Custom Serializer/Renderer
- Serializer: implement a function that turns table-like data into bytes.
- Input: list[dict] or DataFrame (your choice)
- Output:
bytes
- Use with
advanced.Exporter.serialize or your own wrapper in the easy layer.
- Renderer: implement a function that turns bytes into
AsyncIterator[bytes].
- Useful for chunking large payloads.
Lifecycle Extension Rules
- Import lifecycle (advanced):
parse -> validate -> transform -> persist
validate returns (valid_data, errors). If errors is non-empty, skip transform/persist.

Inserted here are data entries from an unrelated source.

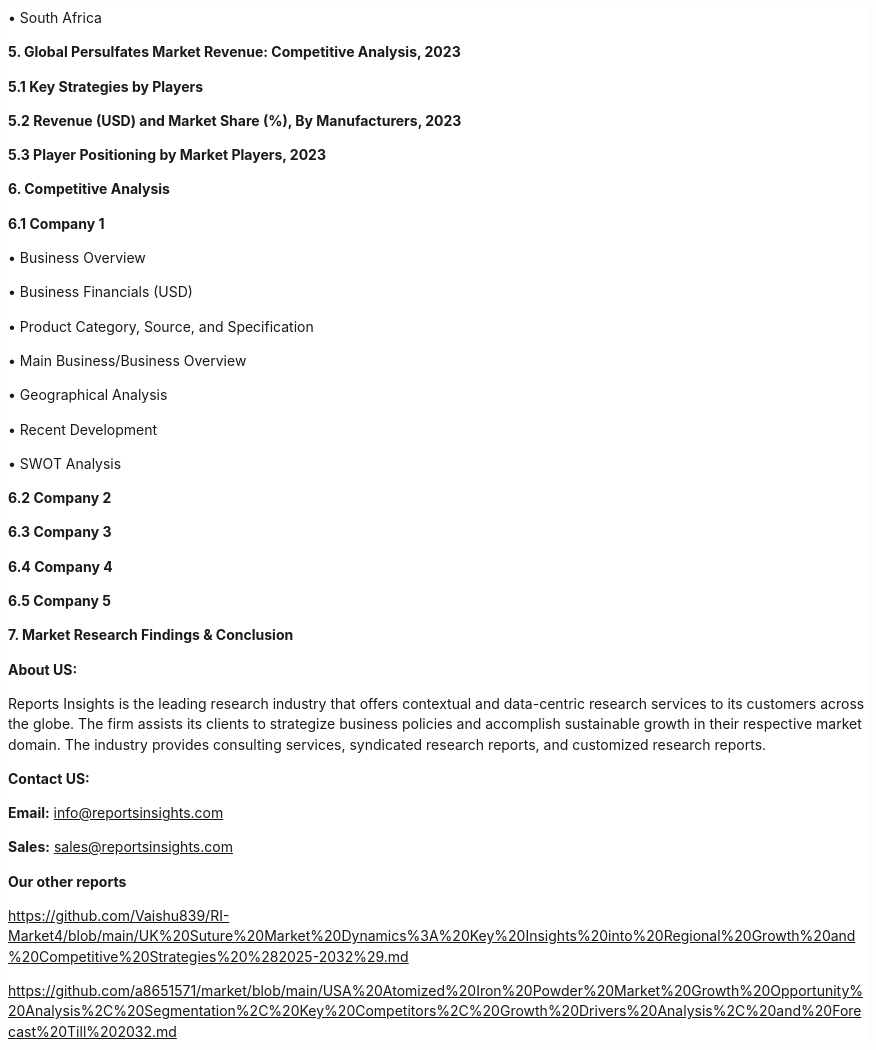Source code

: • South Africa

<strong>5. Global Persulfates Market Revenue: Competitive Analysis, 2023</strong>

<strong>5.1 Key Strategies by Players</strong>

<strong>5.2 Revenue (USD) and Market Share (%), By Manufacturers, 2023</strong>

<strong>5.3 Player Positioning by Market Players, 2023</strong>

<strong>6. Competitive Analysis</strong>

<strong>6.1 Company 1</strong>

• Business Overview

• Business Financials (USD)

• Product Category, Source, and Specification

• Main Business/Business Overview

• Geographical Analysis

• Recent Development

• SWOT Analysis

<strong>6.2 Company 2</strong>

<strong>6.3 Company 3</strong>

<strong>6.4 Company 4</strong>

<strong>6.5 Company 5</strong>

<strong>7. Market Research Findings &amp; Conclusion</strong>

<strong>About US:</strong>

Reports Insights is the leading research industry that offers contextual and data-centric research services to its customers across the globe. The firm assists its clients to strategize business policies and accomplish sustainable growth in their respective market domain. The industry provides consulting services, syndicated research reports, and customized research reports.

<strong>Contact US:</strong>

<p class=""""><b>Email:</b> <a href=mailto:info@reportsinsights.com>info@reportsinsights.com</a></p>
<p class=""""><b>Sales:</b> <a href=mailto:sales@reportsinsights.com>sales@reportsinsights.com</a></p>

<strong>Our other reports</strong>

<a href=https://github.com/Vaishu839/RI-Market4/blob/main/UK%20Suture%20Market%20Dynamics%3A%20Key%20Insights%20into%20Regional%20Growth%20and%20Competitive%20Strategies%20%282025-2032%29.md>https://github.com/Vaishu839/RI-Market4/blob/main/UK%20Suture%20Market%20Dynamics%3A%20Key%20Insights%20into%20Regional%20Growth%20and%20Competitive%20Strategies%20%282025-2032%29.md</a>

<a href=https://github.com/a8651571/market/blob/main/USA%20Atomized%20Iron%20Powder%20Market%20Growth%20Opportunity%20Analysis%2C%20Segmentation%2C%20Key%20Competitors%2C%20Growth%20Drivers%20Analysis%2C%20and%20Forecast%20Till%202032.md>https://github.com/a8651571/market/blob/main/USA%20Atomized%20Iron%20Powder%20Market%20Growth%20Opportunity%20Analysis%2C%20Segmentation%2C%20Key%20Competitors%2C%20Growth%20Drivers%20Analysis%2C%20and%20Forecast%20Till%202032.md</a>
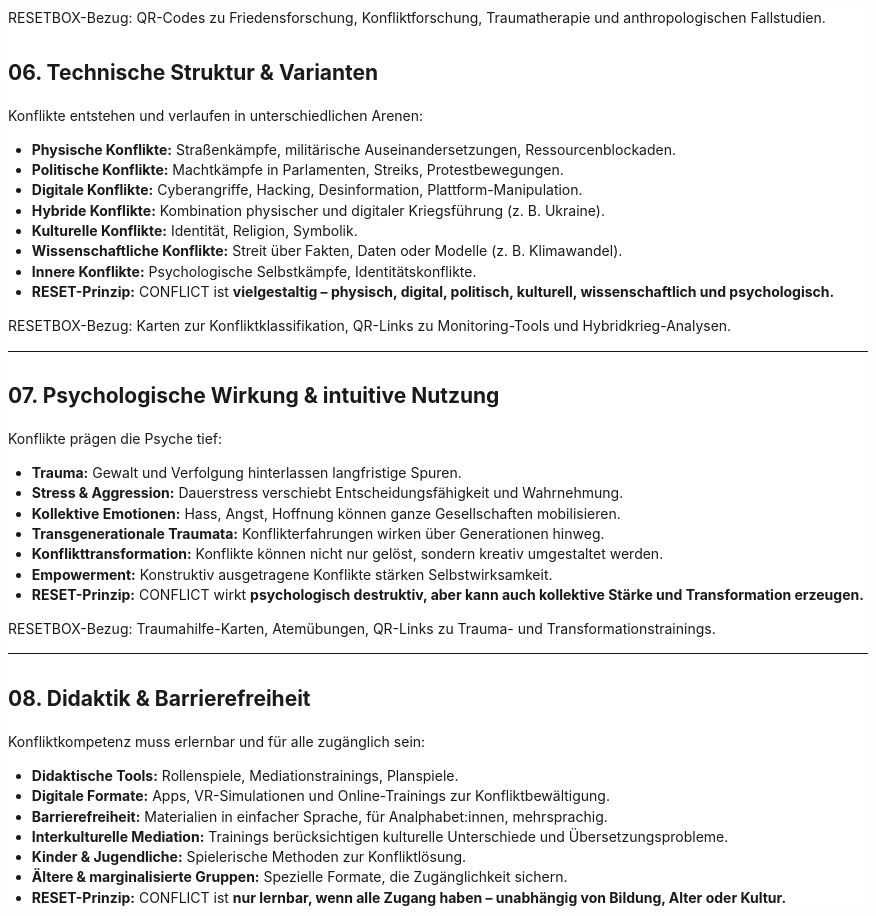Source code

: RESETBOX-Bezug: QR-Codes zu Friedensforschung, Konfliktforschung, Traumatherapie und anthropologischen Fallstudien.  

## 06. Technische Struktur & Varianten

Konflikte entstehen und verlaufen in unterschiedlichen Arenen:  

- **Physische Konflikte:** Straßenkämpfe, militärische Auseinandersetzungen, Ressourcenblockaden.  
- **Politische Konflikte:** Machtkämpfe in Parlamenten, Streiks, Protestbewegungen.  
- **Digitale Konflikte:** Cyberangriffe, Hacking, Desinformation, Plattform-Manipulation.  
- **Hybride Konflikte:** Kombination physischer und digitaler Kriegsführung (z. B. Ukraine).  
- **Kulturelle Konflikte:** Identität, Religion, Symbolik.  
- **Wissenschaftliche Konflikte:** Streit über Fakten, Daten oder Modelle (z. B. Klimawandel).  
- **Innere Konflikte:** Psychologische Selbstkämpfe, Identitätskonflikte.  
- **RESET-Prinzip:** CONFLICT ist **vielgestaltig – physisch, digital, politisch, kulturell, wissenschaftlich und psychologisch.**  

RESETBOX-Bezug: Karten zur Konfliktklassifikation, QR-Links zu Monitoring-Tools und Hybridkrieg-Analysen.  

---

## 07. Psychologische Wirkung & intuitive Nutzung

Konflikte prägen die Psyche tief:  

- **Trauma:** Gewalt und Verfolgung hinterlassen langfristige Spuren.  
- **Stress & Aggression:** Dauerstress verschiebt Entscheidungsfähigkeit und Wahrnehmung.  
- **Kollektive Emotionen:** Hass, Angst, Hoffnung können ganze Gesellschaften mobilisieren.  
- **Transgenerationale Traumata:** Konflikterfahrungen wirken über Generationen hinweg.  
- **Konflikttransformation:** Konflikte können nicht nur gelöst, sondern kreativ umgestaltet werden.  
- **Empowerment:** Konstruktiv ausgetragene Konflikte stärken Selbstwirksamkeit.  
- **RESET-Prinzip:** CONFLICT wirkt **psychologisch destruktiv, aber kann auch kollektive Stärke und Transformation erzeugen.**  

RESETBOX-Bezug: Traumahilfe-Karten, Atemübungen, QR-Links zu Trauma- und Transformationstrainings.  

---

## 08. Didaktik & Barrierefreiheit

Konfliktkompetenz muss erlernbar und für alle zugänglich sein:  

- **Didaktische Tools:** Rollenspiele, Mediationstrainings, Planspiele.  
- **Digitale Formate:** Apps, VR-Simulationen und Online-Trainings zur Konfliktbewältigung.  
- **Barrierefreiheit:** Materialien in einfacher Sprache, für Analphabet:innen, mehrsprachig.  
- **Interkulturelle Mediation:** Trainings berücksichtigen kulturelle Unterschiede und Übersetzungsprobleme.  
- **Kinder & Jugendliche:** Spielerische Methoden zur Konfliktlösung.  
- **Ältere & marginalisierte Gruppen:** Spezielle Formate, die Zugänglichkeit sichern.  
- **RESET-Prinzip:** CONFLICT ist **nur lernbar, wenn alle Zugang haben – unabhängig von Bildung, Alter oder Kultur.**  
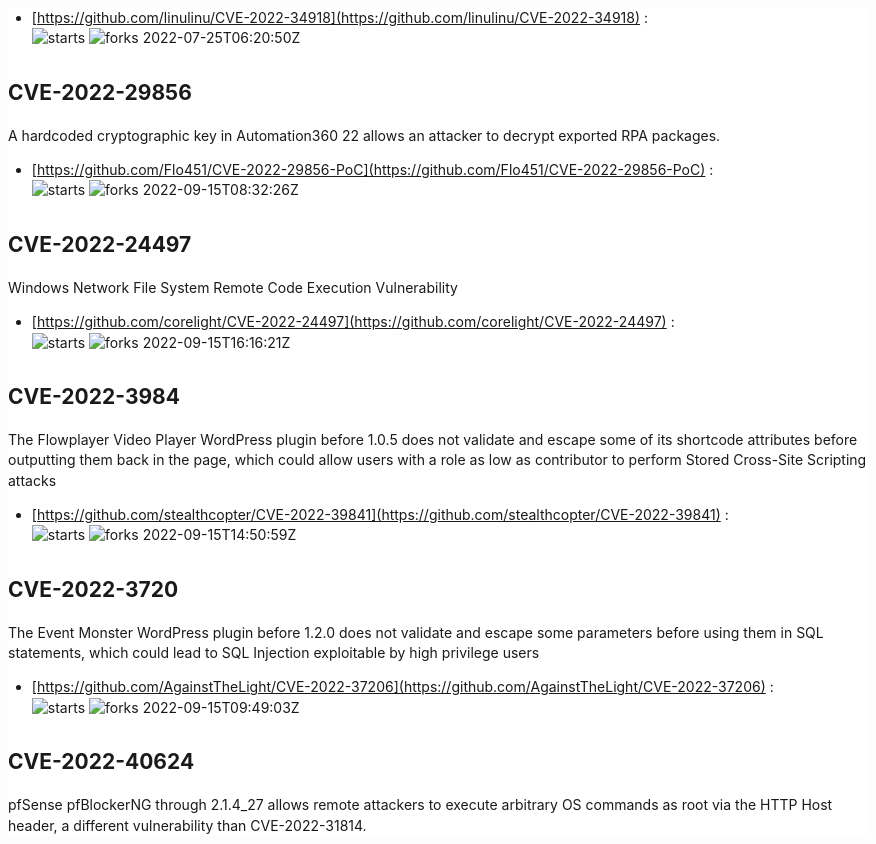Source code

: - [https://github.com/linulinu/CVE-2022-34918](https://github.com/linulinu/CVE-2022-34918) :  
![starts](https://img.shields.io/github/stars/linulinu/CVE-2022-34918.svg) 
![forks](https://img.shields.io/github/forks/linulinu/CVE-2022-34918.svg) 
2022-07-25T06:20:50Z

## CVE-2022-29856
 A hardcoded cryptographic key in Automation360 22 allows an attacker to decrypt exported RPA packages.

- [https://github.com/Flo451/CVE-2022-29856-PoC](https://github.com/Flo451/CVE-2022-29856-PoC) :  
![starts](https://img.shields.io/github/stars/Flo451/CVE-2022-29856-PoC.svg) 
![forks](https://img.shields.io/github/forks/Flo451/CVE-2022-29856-PoC.svg) 
2022-09-15T08:32:26Z

## CVE-2022-24497
 Windows Network File System Remote Code Execution Vulnerability

- [https://github.com/corelight/CVE-2022-24497](https://github.com/corelight/CVE-2022-24497) :  
![starts](https://img.shields.io/github/stars/corelight/CVE-2022-24497.svg) 
![forks](https://img.shields.io/github/forks/corelight/CVE-2022-24497.svg) 
2022-09-15T16:16:21Z

## CVE-2022-3984
 The Flowplayer Video Player WordPress plugin before 1.0.5 does not validate and escape some of its shortcode attributes before outputting them back in the page, which could allow users with a role as low as contributor to perform Stored Cross-Site Scripting attacks

- [https://github.com/stealthcopter/CVE-2022-39841](https://github.com/stealthcopter/CVE-2022-39841) :  
![starts](https://img.shields.io/github/stars/stealthcopter/CVE-2022-39841.svg) 
![forks](https://img.shields.io/github/forks/stealthcopter/CVE-2022-39841.svg) 
2022-09-15T14:50:59Z

## CVE-2022-3720
 The Event Monster WordPress plugin before 1.2.0 does not validate and escape some parameters before using them in SQL statements, which could lead to SQL Injection exploitable by high privilege users

- [https://github.com/AgainstTheLight/CVE-2022-37206](https://github.com/AgainstTheLight/CVE-2022-37206) :  
![starts](https://img.shields.io/github/stars/AgainstTheLight/CVE-2022-37206.svg) 
![forks](https://img.shields.io/github/forks/AgainstTheLight/CVE-2022-37206.svg) 
2022-09-15T09:49:03Z

## CVE-2022-40624
 pfSense pfBlockerNG through 2.1.4_27 allows remote attackers to execute arbitrary OS commands as root via the HTTP Host header, a different vulnerability than CVE-2022-31814.
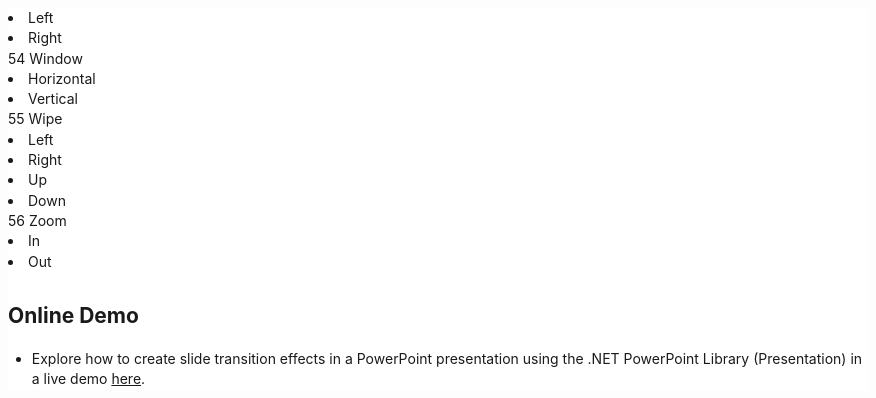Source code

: <li> Left </li>
<li> Right </li>
</td>
</tr>
<tr>
<td>
54
</td>
<td>
Window
</td>
<td>
<li> Horizontal </li>
<li> Vertical </li>
</td>
</tr>
<tr>
<td>
55
</td>
<td>
Wipe
</td>
<td>
<li> Left </li>
<li> Right </li>
<li> Up </li>
<li> Down </li>
</td>
</tr>
<tr>
<td>
56
</td>
<td>
Zoom
</td>
<td>
<li> In </li>
<li> Out </li>
</td>
</tr>
</table>

## Online Demo

* Explore how to create slide transition effects in a PowerPoint presentation using the .NET PowerPoint Library (Presentation) in a live demo [here](https://ej2aspnetcore.azurewebsites.net/aspnetcore/powerpoint/slidetransition#/material3).
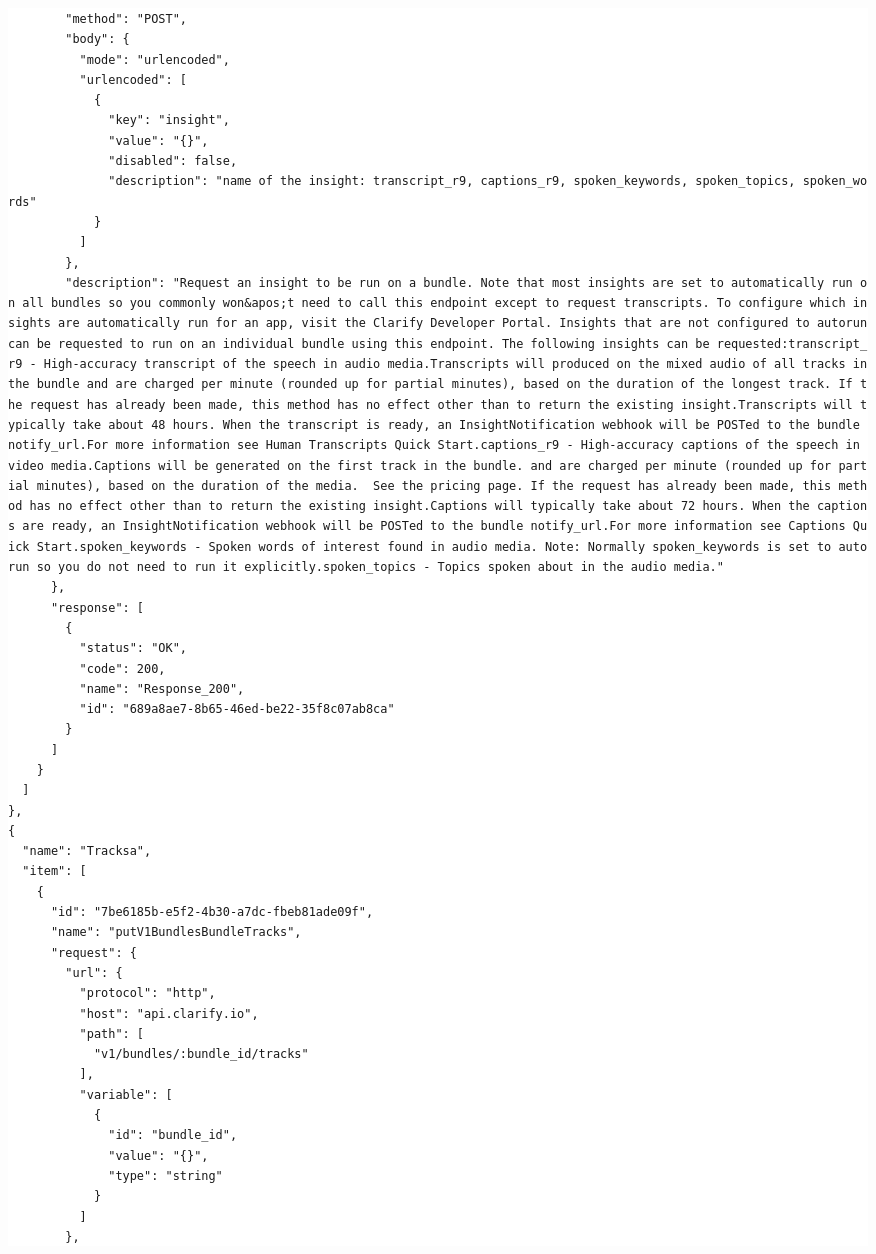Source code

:            "method": "POST",
            "body": {
              "mode": "urlencoded",
              "urlencoded": [
                {
                  "key": "insight",
                  "value": "{}",
                  "disabled": false,
                  "description": "name of the insight: transcript_r9, captions_r9, spoken_keywords, spoken_topics, spoken_words"
                }
              ]
            },
            "description": "Request an insight to be run on a bundle. Note that most insights are set to automatically run on all bundles so you commonly won&apos;t need to call this endpoint except to request transcripts. To configure which insights are automatically run for an app, visit the Clarify Developer Portal. Insights that are not configured to autorun can be requested to run on an individual bundle using this endpoint. The following insights can be requested:transcript_r9 - High-accuracy transcript of the speech in audio media.Transcripts will produced on the mixed audio of all tracks in the bundle and are charged per minute (rounded up for partial minutes), based on the duration of the longest track. If the request has already been made, this method has no effect other than to return the existing insight.Transcripts will typically take about 48 hours. When the transcript is ready, an InsightNotification webhook will be POSTed to the bundle notify_url.For more information see Human Transcripts Quick Start.captions_r9 - High-accuracy captions of the speech in video media.Captions will be generated on the first track in the bundle. and are charged per minute (rounded up for partial minutes), based on the duration of the media.  See the pricing page. If the request has already been made, this method has no effect other than to return the existing insight.Captions will typically take about 72 hours. When the captions are ready, an InsightNotification webhook will be POSTed to the bundle notify_url.For more information see Captions Quick Start.spoken_keywords - Spoken words of interest found in audio media. Note: Normally spoken_keywords is set to autorun so you do not need to run it explicitly.spoken_topics - Topics spoken about in the audio media."
          },
          "response": [
            {
              "status": "OK",
              "code": 200,
              "name": "Response_200",
              "id": "689a8ae7-8b65-46ed-be22-35f8c07ab8ca"
            }
          ]
        }
      ]
    },
    {
      "name": "Tracksa",
      "item": [
        {
          "id": "7be6185b-e5f2-4b30-a7dc-fbeb81ade09f",
          "name": "putV1BundlesBundleTracks",
          "request": {
            "url": {
              "protocol": "http",
              "host": "api.clarify.io",
              "path": [
                "v1/bundles/:bundle_id/tracks"
              ],
              "variable": [
                {
                  "id": "bundle_id",
                  "value": "{}",
                  "type": "string"
                }
              ]
            },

allow_overwrite is passed through to validation and persistence.
- Export lifecycle (advanced):
query -> serialize -> render
query returns table-like data.
serialize returns bytes.
render returns an async byte stream.
Pluggable Backends (Facades)
parse and validation default to Polars backends (bundled by default).
storage defaults to filesystem storage (bundled by default).
- Missing backend errors only occur if bundled deps are removed or external drivers are missing.
Default Behaviors (Easy Layer)
- CSV default: no BOM,
\\r\\n line endings.
- Media type: inferred from format.
- Column order:
options.columns > Resource field order > inferred.
- Export mapping:
export_aliases > invertible field_aliases > identity.
Constraints
- Does not manage database connections.
- Does not own ORM, only adapts.
- Does not handle authentication or authorization.
- Benchmark gate is best-effort on shared runners; set thresholds with noise margin.